---- Supplied records

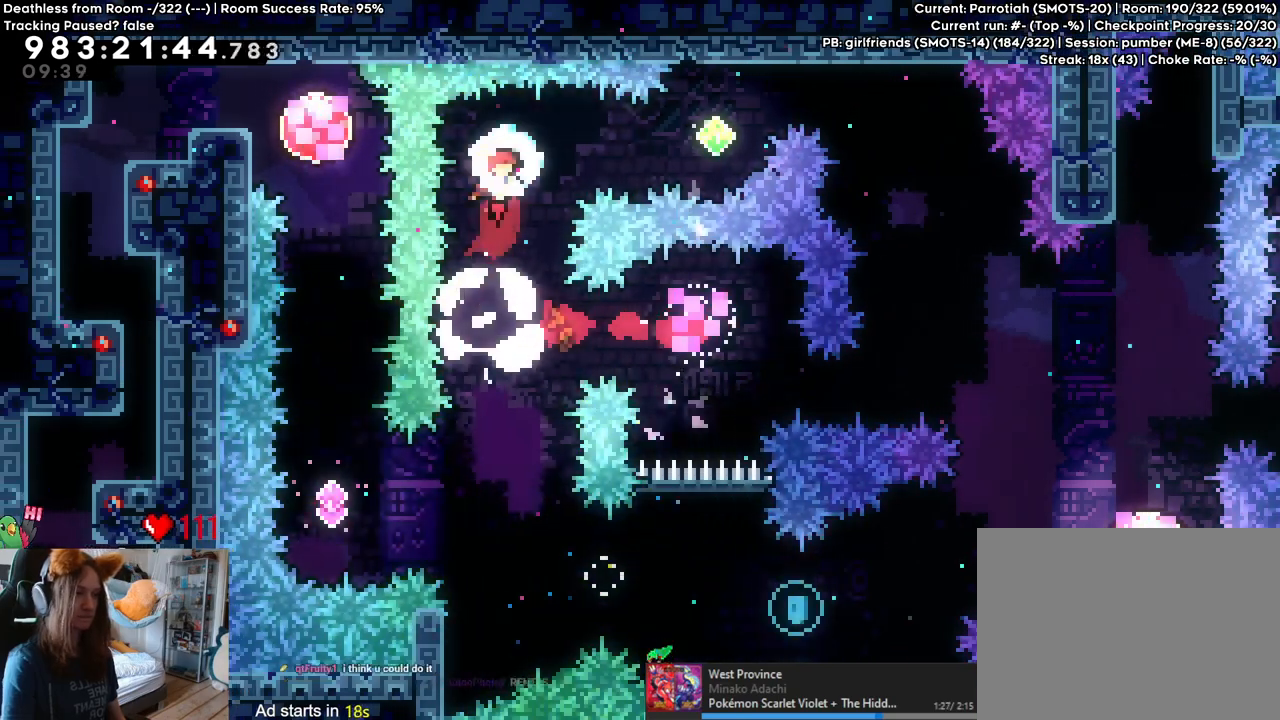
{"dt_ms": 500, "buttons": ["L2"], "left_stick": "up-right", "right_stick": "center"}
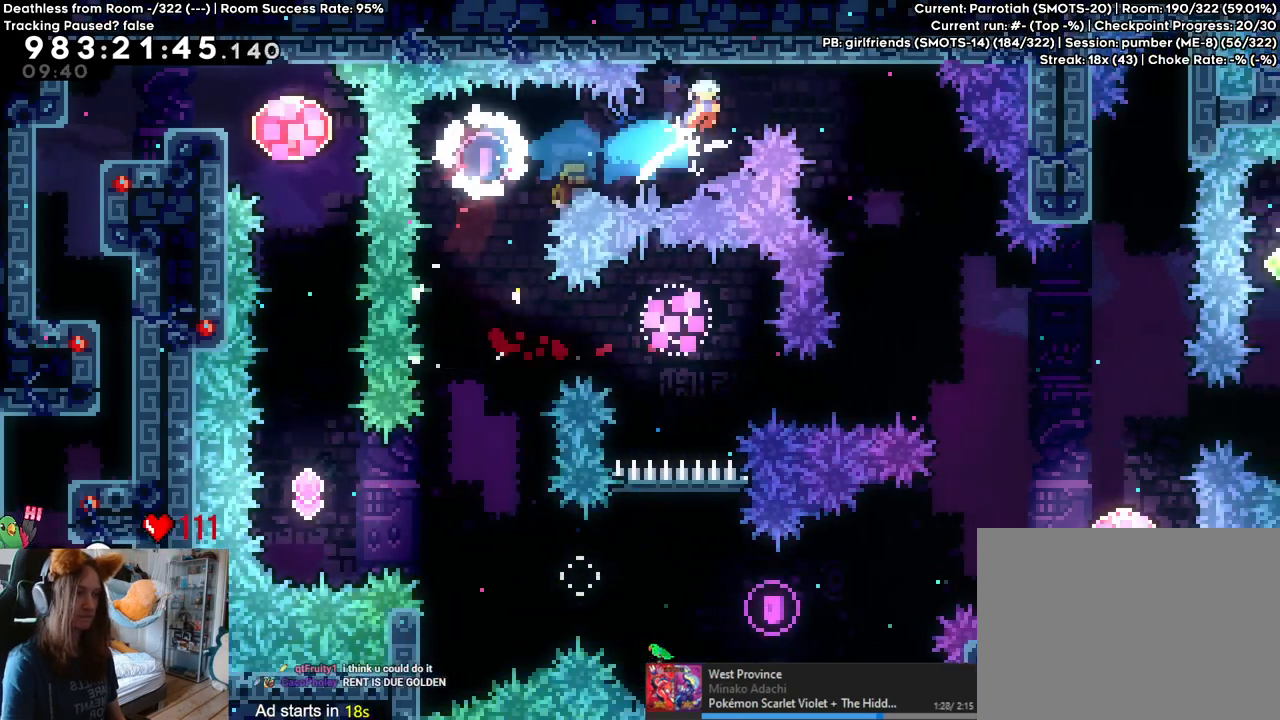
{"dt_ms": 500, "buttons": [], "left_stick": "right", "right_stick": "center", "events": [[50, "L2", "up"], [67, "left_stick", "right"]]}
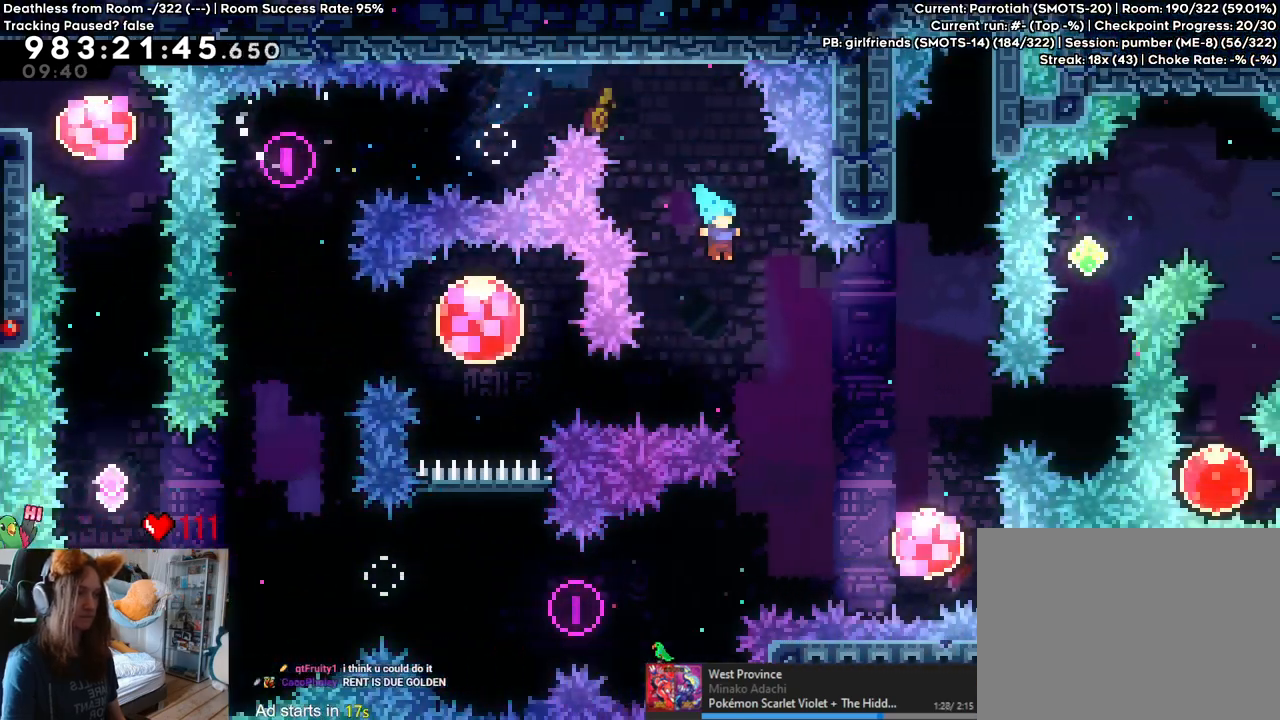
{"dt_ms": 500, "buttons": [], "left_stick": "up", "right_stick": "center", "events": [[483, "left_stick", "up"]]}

--------
---- Supplied records

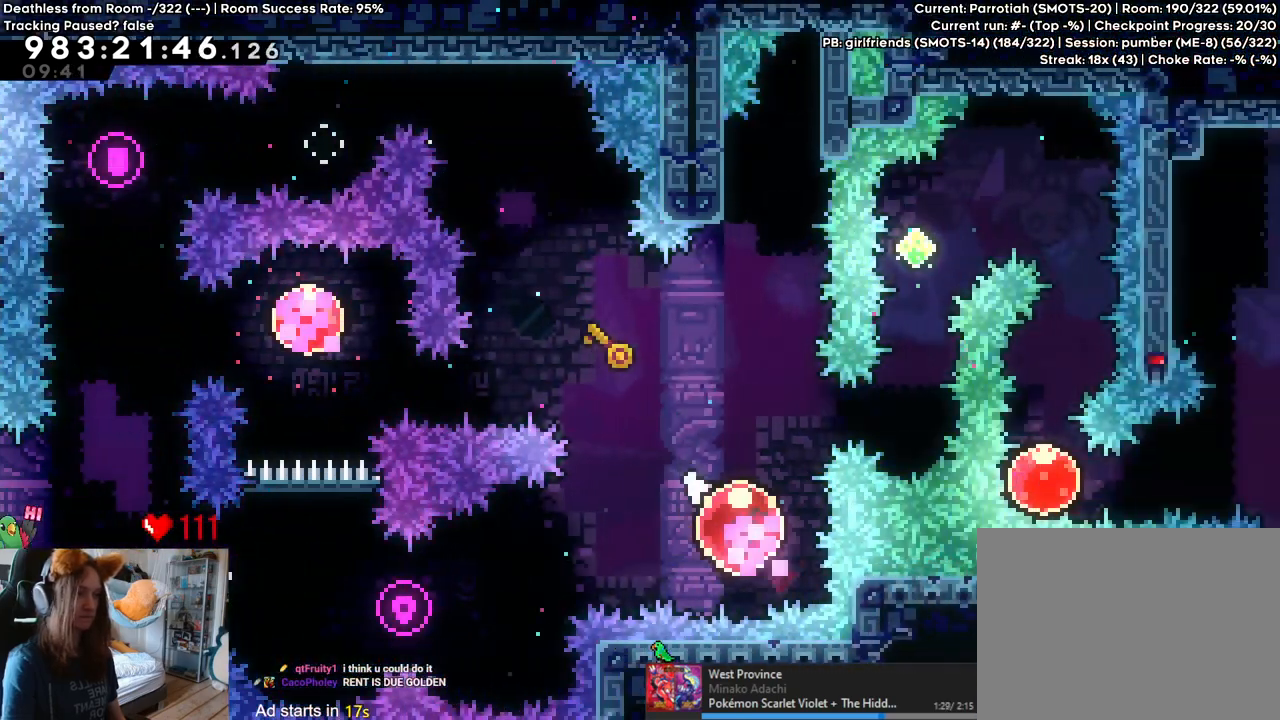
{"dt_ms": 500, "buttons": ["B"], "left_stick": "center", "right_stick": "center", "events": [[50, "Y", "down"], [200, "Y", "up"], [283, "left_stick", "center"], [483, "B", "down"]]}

--------

** Assigned task **
From the entries above, select each line containing the string "events".

** Solution **
{"dt_ms": 500, "buttons": [], "left_stick": "right", "right_stick": "center", "events": [[50, "L2", "up"], [67, "left_stick", "right"]]}
{"dt_ms": 500, "buttons": [], "left_stick": "up", "right_stick": "center", "events": [[483, "left_stick", "up"]]}
{"dt_ms": 500, "buttons": ["B"], "left_stick": "center", "right_stick": "center", "events": [[50, "Y", "down"], [200, "Y", "up"], [283, "left_stick", "center"], [483, "B", "down"]]}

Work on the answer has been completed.